• [MATERIAL SHOWN]
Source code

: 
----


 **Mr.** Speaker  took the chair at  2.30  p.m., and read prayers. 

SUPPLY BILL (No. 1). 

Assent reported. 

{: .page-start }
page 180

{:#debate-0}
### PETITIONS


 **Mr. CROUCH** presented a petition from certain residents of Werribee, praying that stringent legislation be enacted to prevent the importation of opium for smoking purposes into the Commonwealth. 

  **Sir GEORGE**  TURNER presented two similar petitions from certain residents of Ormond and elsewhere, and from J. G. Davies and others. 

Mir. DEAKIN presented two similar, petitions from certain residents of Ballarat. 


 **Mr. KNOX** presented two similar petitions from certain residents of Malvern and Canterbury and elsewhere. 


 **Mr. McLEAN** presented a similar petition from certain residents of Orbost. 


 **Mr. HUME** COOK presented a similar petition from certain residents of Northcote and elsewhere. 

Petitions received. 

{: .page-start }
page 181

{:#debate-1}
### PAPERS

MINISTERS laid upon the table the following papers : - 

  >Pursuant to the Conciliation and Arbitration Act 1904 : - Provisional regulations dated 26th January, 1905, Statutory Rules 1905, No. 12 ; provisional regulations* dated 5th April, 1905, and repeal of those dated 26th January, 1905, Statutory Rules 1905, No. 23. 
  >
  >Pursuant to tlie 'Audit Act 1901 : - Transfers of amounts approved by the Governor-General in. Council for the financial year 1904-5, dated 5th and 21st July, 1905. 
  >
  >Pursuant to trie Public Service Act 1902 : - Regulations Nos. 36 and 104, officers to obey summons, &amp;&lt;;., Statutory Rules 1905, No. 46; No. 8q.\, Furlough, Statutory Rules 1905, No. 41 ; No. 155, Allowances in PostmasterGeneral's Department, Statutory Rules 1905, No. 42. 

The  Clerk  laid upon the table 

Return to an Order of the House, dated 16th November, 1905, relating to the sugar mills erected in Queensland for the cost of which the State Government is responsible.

• [THE TASK]
Restate word for word the lines above, beginning at the first one and ending at the line that carries "into the Commonwealth.".

• [EXERCISE RESULT]
Source code

: 
----


 **Mr.** Speaker  took the chair at  2.30  p.m., and read prayers. 

SUPPLY BILL (No. 1). 

Assent reported. 

{: .page-start }
page 180

{:#debate-0}
### PETITIONS


 **Mr. CROUCH** presented a petition from certain residents of Werribee, praying that stringent legislation be enacted to prevent the importation of opium for smoking purposes into the Commonwealth. 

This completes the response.